Records supplied
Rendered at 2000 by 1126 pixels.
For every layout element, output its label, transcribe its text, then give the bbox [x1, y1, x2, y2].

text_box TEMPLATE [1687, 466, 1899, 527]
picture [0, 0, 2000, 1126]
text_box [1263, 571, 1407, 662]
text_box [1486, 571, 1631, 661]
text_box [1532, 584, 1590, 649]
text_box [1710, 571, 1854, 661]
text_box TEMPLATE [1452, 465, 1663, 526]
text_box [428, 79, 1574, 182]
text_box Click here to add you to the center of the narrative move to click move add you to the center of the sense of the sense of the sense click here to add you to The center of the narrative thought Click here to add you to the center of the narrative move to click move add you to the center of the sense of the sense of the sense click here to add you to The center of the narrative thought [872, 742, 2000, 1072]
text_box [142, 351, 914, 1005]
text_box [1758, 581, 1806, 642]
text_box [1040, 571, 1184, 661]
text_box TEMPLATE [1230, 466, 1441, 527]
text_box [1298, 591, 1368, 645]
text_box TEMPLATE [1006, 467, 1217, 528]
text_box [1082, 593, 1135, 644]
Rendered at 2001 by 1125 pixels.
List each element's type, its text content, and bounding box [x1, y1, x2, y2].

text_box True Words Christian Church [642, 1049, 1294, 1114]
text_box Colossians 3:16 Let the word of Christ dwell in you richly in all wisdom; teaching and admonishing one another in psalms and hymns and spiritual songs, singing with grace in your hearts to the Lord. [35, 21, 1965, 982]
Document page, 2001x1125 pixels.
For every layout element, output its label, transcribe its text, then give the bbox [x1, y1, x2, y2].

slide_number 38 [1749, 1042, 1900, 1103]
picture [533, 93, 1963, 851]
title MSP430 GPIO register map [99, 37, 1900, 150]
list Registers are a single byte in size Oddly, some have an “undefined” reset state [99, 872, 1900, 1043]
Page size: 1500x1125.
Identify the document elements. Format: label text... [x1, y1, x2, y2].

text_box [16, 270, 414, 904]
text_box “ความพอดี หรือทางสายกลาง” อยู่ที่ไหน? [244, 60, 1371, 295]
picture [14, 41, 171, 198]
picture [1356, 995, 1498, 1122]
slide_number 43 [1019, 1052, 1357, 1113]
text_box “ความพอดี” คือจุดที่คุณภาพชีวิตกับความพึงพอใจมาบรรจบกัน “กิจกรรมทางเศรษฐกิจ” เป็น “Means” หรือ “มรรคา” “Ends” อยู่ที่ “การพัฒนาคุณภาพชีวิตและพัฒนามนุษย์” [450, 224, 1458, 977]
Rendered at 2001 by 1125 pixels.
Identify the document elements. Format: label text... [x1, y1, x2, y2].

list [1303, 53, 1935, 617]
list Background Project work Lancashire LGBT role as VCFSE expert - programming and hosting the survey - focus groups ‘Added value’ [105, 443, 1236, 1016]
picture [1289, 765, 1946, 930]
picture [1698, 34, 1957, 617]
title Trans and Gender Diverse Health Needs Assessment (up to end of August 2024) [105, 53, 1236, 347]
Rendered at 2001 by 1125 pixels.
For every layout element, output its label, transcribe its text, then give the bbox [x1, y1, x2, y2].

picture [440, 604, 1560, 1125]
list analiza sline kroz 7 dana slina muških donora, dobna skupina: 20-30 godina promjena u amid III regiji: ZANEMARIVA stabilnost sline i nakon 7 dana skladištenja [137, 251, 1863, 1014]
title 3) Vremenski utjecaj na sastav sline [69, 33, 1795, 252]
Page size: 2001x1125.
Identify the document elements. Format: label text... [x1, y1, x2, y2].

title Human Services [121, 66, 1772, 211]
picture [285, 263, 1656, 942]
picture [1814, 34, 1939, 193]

Problem to solve
Quote the listing word for word from its first line through the line in which "Document page, 2001x1125 pixels." appears.

Result of the task
Rendered at 2000 by 1126 pixels.
For every layout element, output its label, transcribe its text, then give the bbox [x1, y1, x2, y2].

text_box TEMPLATE [1687, 466, 1899, 527]
picture [0, 0, 2000, 1126]
text_box [1263, 571, 1407, 662]
text_box [1486, 571, 1631, 661]
text_box [1532, 584, 1590, 649]
text_box [1710, 571, 1854, 661]
text_box TEMPLATE [1452, 465, 1663, 526]
text_box [428, 79, 1574, 182]
text_box Click here to add you to the center of the narrative move to click move add you to the center of the sense of the sense of the sense click here to add you to The center of the narrative thought Click here to add you to the center of the narrative move to click move add you to the center of the sense of the sense of the sense click here to add you to The center of the narrative thought [872, 742, 2000, 1072]
text_box [142, 351, 914, 1005]
text_box [1758, 581, 1806, 642]
text_box [1040, 571, 1184, 661]
text_box TEMPLATE [1230, 466, 1441, 527]
text_box [1298, 591, 1368, 645]
text_box TEMPLATE [1006, 467, 1217, 528]
text_box [1082, 593, 1135, 644]
Rendered at 2001 by 1125 pixels.
List each element's type, its text content, and bounding box [x1, y1, x2, y2].

text_box True Words Christian Church [642, 1049, 1294, 1114]
text_box Colossians 3:16 Let the word of Christ dwell in you richly in all wisdom; teaching and admonishing one another in psalms and hymns and spiritual songs, singing with grace in your hearts to the Lord. [35, 21, 1965, 982]
Document page, 2001x1125 pixels.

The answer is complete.